> [WHAT TO PRODUCE]: Word for word, print all of the entries below.

> [DATASET CONTENT]:
::::

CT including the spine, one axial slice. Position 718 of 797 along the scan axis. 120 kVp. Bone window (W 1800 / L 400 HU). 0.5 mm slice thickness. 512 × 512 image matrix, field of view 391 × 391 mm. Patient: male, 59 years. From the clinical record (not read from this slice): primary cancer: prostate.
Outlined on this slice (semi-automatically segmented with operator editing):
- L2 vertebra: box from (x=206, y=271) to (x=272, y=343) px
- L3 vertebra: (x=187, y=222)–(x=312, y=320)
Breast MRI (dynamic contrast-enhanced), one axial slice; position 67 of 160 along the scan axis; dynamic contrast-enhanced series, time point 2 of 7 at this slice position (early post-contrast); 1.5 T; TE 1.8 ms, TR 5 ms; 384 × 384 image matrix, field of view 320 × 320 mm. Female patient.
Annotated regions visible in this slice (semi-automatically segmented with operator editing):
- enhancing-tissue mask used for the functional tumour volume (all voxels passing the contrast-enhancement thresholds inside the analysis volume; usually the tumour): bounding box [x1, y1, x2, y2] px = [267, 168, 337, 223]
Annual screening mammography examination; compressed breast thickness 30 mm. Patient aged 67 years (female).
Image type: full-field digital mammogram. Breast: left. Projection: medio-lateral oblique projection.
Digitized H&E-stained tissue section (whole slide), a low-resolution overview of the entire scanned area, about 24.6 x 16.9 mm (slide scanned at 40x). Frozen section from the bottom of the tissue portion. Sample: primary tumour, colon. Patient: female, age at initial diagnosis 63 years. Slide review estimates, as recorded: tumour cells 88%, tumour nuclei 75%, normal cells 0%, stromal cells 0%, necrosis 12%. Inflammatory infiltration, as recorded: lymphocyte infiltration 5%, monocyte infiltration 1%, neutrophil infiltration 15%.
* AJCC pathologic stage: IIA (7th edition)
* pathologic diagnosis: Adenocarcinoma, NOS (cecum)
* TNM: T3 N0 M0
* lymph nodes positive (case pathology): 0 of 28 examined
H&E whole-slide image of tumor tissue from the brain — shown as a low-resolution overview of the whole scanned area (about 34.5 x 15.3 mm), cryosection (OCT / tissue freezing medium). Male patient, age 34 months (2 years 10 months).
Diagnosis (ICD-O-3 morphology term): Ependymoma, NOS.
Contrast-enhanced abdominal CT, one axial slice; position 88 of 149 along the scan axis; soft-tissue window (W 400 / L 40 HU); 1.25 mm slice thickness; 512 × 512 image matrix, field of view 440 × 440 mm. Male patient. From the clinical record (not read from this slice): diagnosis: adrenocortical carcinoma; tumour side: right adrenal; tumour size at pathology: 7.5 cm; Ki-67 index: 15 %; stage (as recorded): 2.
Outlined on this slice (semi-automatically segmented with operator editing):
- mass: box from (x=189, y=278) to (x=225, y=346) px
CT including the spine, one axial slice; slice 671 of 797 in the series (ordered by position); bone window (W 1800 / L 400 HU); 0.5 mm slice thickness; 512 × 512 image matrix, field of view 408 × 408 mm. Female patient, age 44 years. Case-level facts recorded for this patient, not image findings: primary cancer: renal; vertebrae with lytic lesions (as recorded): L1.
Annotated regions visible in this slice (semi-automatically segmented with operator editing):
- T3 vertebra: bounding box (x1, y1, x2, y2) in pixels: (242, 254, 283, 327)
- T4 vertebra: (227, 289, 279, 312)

::::

> [SOLUTION FOR THIS EXERCISE]:
CT including the spine, one axial slice. Position 718 of 797 along the scan axis. 120 kVp. Bone window (W 1800 / L 400 HU). 0.5 mm slice thickness. 512 × 512 image matrix, field of view 391 × 391 mm. Patient: male, 59 years. From the clinical record (not read from this slice): primary cancer: prostate.
Outlined on this slice (semi-automatically segmented with operator editing):
- L2 vertebra: box from (x=206, y=271) to (x=272, y=343) px
- L3 vertebra: (x=187, y=222)–(x=312, y=320)
Breast MRI (dynamic contrast-enhanced), one axial slice; position 67 of 160 along the scan axis; dynamic contrast-enhanced series, time point 2 of 7 at this slice position (early post-contrast); 1.5 T; TE 1.8 ms, TR 5 ms; 384 × 384 image matrix, field of view 320 × 320 mm. Female patient.
Annotated regions visible in this slice (semi-automatically segmented with operator editing):
- enhancing-tissue mask used for the functional tumour volume (all voxels passing the contrast-enhancement thresholds inside the analysis volume; usually the tumour): bounding box [x1, y1, x2, y2] px = [267, 168, 337, 223]
Annual screening mammography examination; compressed breast thickness 30 mm. Patient aged 67 years (female).
Image type: full-field digital mammogram. Breast: left. Projection: medio-lateral oblique projection.
Digitized H&E-stained tissue section (whole slide), a low-resolution overview of the entire scanned area, about 24.6 x 16.9 mm (slide scanned at 40x). Frozen section from the bottom of the tissue portion. Sample: primary tumour, colon. Patient: female, age at initial diagnosis 63 years. Slide review estimates, as recorded: tumour cells 88%, tumour nuclei 75%, normal cells 0%, stromal cells 0%, necrosis 12%. Inflammatory infiltration, as recorded: lymphocyte infiltration 5%, monocyte infiltration 1%, neutrophil infiltration 15%.
* AJCC pathologic stage: IIA (7th edition)
* pathologic diagnosis: Adenocarcinoma, NOS (cecum)
* TNM: T3 N0 M0
* lymph nodes positive (case pathology): 0 of 28 examined
H&E whole-slide image of tumor tissue from the brain — shown as a low-resolution overview of the whole scanned area (about 34.5 x 15.3 mm), cryosection (OCT / tissue freezing medium). Male patient, age 34 months (2 years 10 months).
Diagnosis (ICD-O-3 morphology term): Ependymoma, NOS.
Contrast-enhanced abdominal CT, one axial slice; position 88 of 149 along the scan axis; soft-tissue window (W 400 / L 40 HU); 1.25 mm slice thickness; 512 × 512 image matrix, field of view 440 × 440 mm. Male patient. From the clinical record (not read from this slice): diagnosis: adrenocortical carcinoma; tumour side: right adrenal; tumour size at pathology: 7.5 cm; Ki-67 index: 15 %; stage (as recorded): 2.
Outlined on this slice (semi-automatically segmented with operator editing):
- mass: box from (x=189, y=278) to (x=225, y=346) px
CT including the spine, one axial slice; slice 671 of 797 in the series (ordered by position); bone window (W 1800 / L 400 HU); 0.5 mm slice thickness; 512 × 512 image matrix, field of view 408 × 408 mm. Female patient, age 44 years. Case-level facts recorded for this patient, not image findings: primary cancer: renal; vertebrae with lytic lesions (as recorded): L1.
Annotated regions visible in this slice (semi-automatically segmented with operator editing):
- T3 vertebra: bounding box (x1, y1, x2, y2) in pixels: (242, 254, 283, 327)
- T4 vertebra: (227, 289, 279, 312)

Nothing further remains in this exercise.